Editor’s note: Mayor Michael Nutter vetoed the bill Tuesday afternoon.
Philadelphia is on the precipice of joining the growing list of communities that believe it isn’t right for workers to have to choose between their health and their job.
This month, the Philadelphia City Council voted to pass paid sick days bill that will allow workers to earn up to seven paid sick days per year.
Mayor Nutter should sign this bill immediately.
Right now, 210,000 Philadelphians do not have paid sick days, creating public health risks for the community and jeopardizing families’ economic security. This legislation is good for the people of Philadelphia—workers and their families, co-workers, and customers—as well as for the Philadelphia economy.
Some have said that while being able to stay home with the flu might be good for families, the economy will suffer because of this kind of legislation.
The National Review reports that employees will see lower pay, and that employers will “inevitably seek ways to minimize and make up for these new costs, by consolidating jobs, reducing worker hours, or outsourcing.”
This couldn’t be further from the truth. The benefits of paid sick days to employers are well-documented. Sick workers lower productivity because they not only perform at less than their best, but when they pass an illness on, this productivity loss snowballs—sometimes disastrously.
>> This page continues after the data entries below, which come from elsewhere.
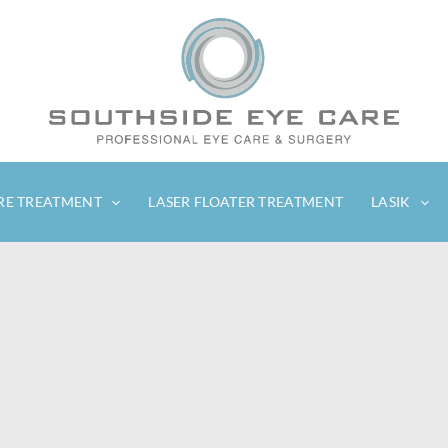
RE TREATMENT
LASER FLOATER TREATMENT
LASIK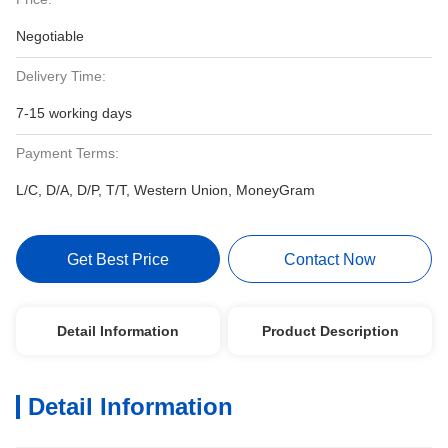
Negotiable
Delivery Time:
7-15 working days
Payment Terms:
L/C, D/A, D/P, T/T, Western Union, MoneyGram
Get Best Price
Contact Now
Detail Information
Product Description
Detail Information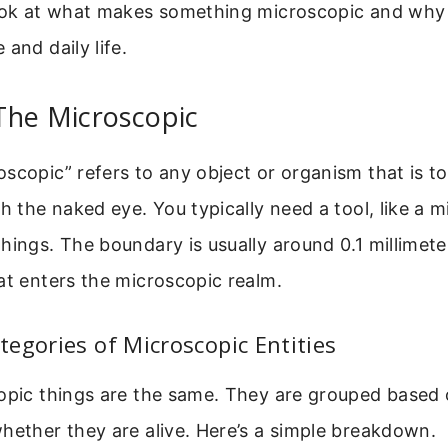
look at what makes something microscopic and why 
and daily life.
The Microscopic
scopic” refers to any object or organism that is to
th the naked eye. You typically need a tool, like a 
hings. The boundary is usually around 0.1 millime
at enters the microscopic realm.
egories of Microscopic Entities
copic things are the same. They are grouped based 
hether they are alive. Here’s a simple breakdown.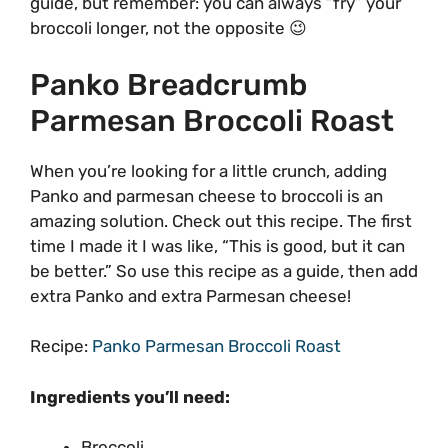
guide, but remember: you can always “fry” your
broccoli longer, not the opposite 😉
Panko Breadcrumb
Parmesan Broccoli Roast
When you’re looking for a little crunch, adding
Panko and parmesan cheese to broccoli is an
amazing solution. Check out this recipe. The first
time I made it I was like, “This is good, but it can
be better.” So use this recipe as a guide, then add
extra Panko and extra Parmesan cheese!
Recipe:
Panko Parmesan Broccoli Roast
Ingredients you’ll need:
Broccoli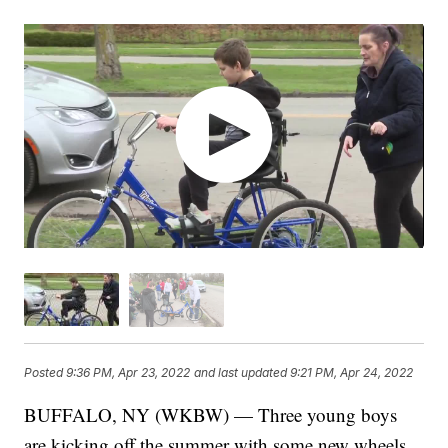
Posted
9:36 PM, Apr 23, 2022
and last updated
9:21 PM, Apr 24, 2022
BUFFALO, NY (WKBW) — Three young boys
are kicking off the summer with some new wheels,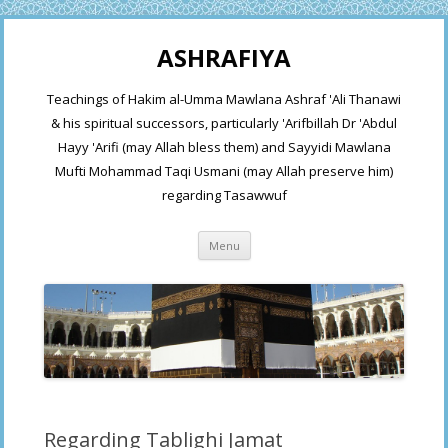
ASHRAFIYA
Teachings of Hakim al-Umma Mawlana Ashraf 'Ali Thanawi
& his spiritual successors, particularly 'Arifbillah Dr 'Abdul
Hayy 'Arifi (may Allah bless them) and Sayyidi Mawlana
Mufti Mohammad Taqi Usmani (may Allah preserve him)
regarding Tasawwuf
Skip
Menu
to
content
Regarding Tablighi Jamat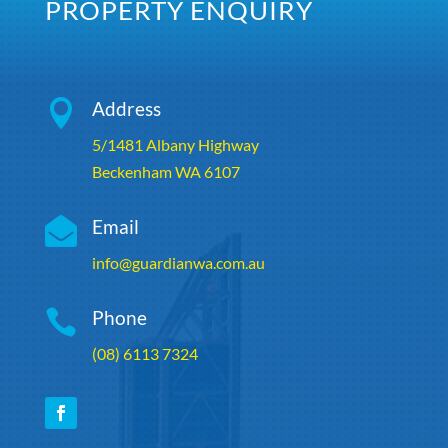
PROPERTY ENQUIRY

Address
5/1481 Albany Highway
Beckenham WA 6107

Email
info@guardianwa.com.au

Phone
(08) 6113 7324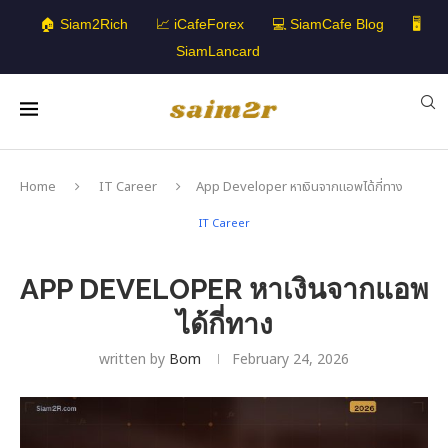
🏠 Siam2Rich
📈 iCafeForex
💻 SiamCafe Blog
🖥️
SiamLancard
Home
IT Career
App Developer หาเงินจากแอพได้กี่ทาง
IT Career
APP DEVELOPER หาเงินจากแอพ
ได้กี่ทาง
written by
Bom
February 24, 2026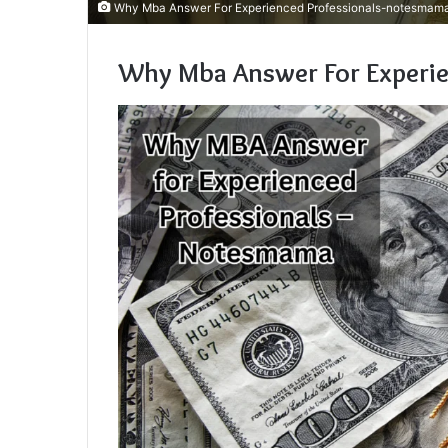
Why Mba Answer For Experienced Professionals-notesmam
Why Mba Answer For Experi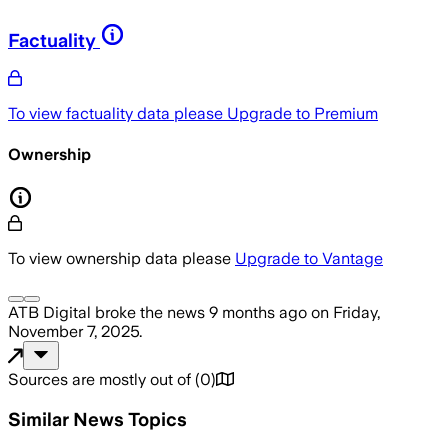
Factuality
To view factuality data please
Upgrade to Premium
Ownership
To view ownership data please
Upgrade to Vantage
ATB Digital
broke the news
9 months ago
on
Friday,
November 7, 2025
.
Sources are mostly out of
(
0
)
Similar News Topics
Showing up work sick is “presenteeism.” The Society for Human Resources Management estimates that the cost of reduced productivity by employees who show up to work sick is $180 million annually.
Evidence counters worries
Other localities require employers to provide paid sick days and found it was good for business. San Francisco, for example, implemented this policy in 2007, and by 2011 PricewaterhouseCoopers declared that San Francisco was one of the top 5 cities “of opportunity” in the world. In San Francisco, even though many said it would be a job-killer, this hasn’t been the case.
Researchers have found that after implementation in San Francisco a survey of “over 700 employers and nearly 1,200 employees found that two-thirds of employers support the law.”
Research on the implementation of newly passed paid sick days legislation in Connecticut estimates that the cost to a company of providing paid sick days amounts to less than .2 percent of sales. That’s certainly not enough to be a job killer.
Showing up to work sick isn’t good for the bottom line and it’s not good for families. Most families do not have someone at home full-time who can care for a sick child, so what’s a parent to do when a child has the flu if they don’t have paid sick days?
Don’t touch my sandwich!
We all know that if you’re sick, you’re supposed to stay home. When you go to work sick, you can pass on what ails to your co-workers. When you send your children to school sick, they can pass on the virus to the other children.
Those of us lucky enough to have paid sick days may be appalled that a deli worker with a nasty cold goes to work sick and then makes us a sandwich that could be passing that sickness on. We may think, “Why didn’t she just stay home? It’s rude to make food for other when you’re sick.”
Yet, most food service workers nationwide – more than three quarters – do not have paid sick days. This means these workers often have to choose between their job and their health—or their children’s health. That’s not right. And, let’s not fool ourselves: Having sick workers at work is not good for our economy.
The United States remains one of the richest countries on the planet. Yet, we are the only developed country that does not already require employers nationwide to provide paid sick days. Access to paid sick days is the law in at least 145 countries.
The Philadelphia City Council has taken the first step to ensuring that this is the case for all workers, now the mayor needs to step up and do his part.
Heather Boushey is an economist at the Center for American Progress, a progressive think tank based in Washington, D.C.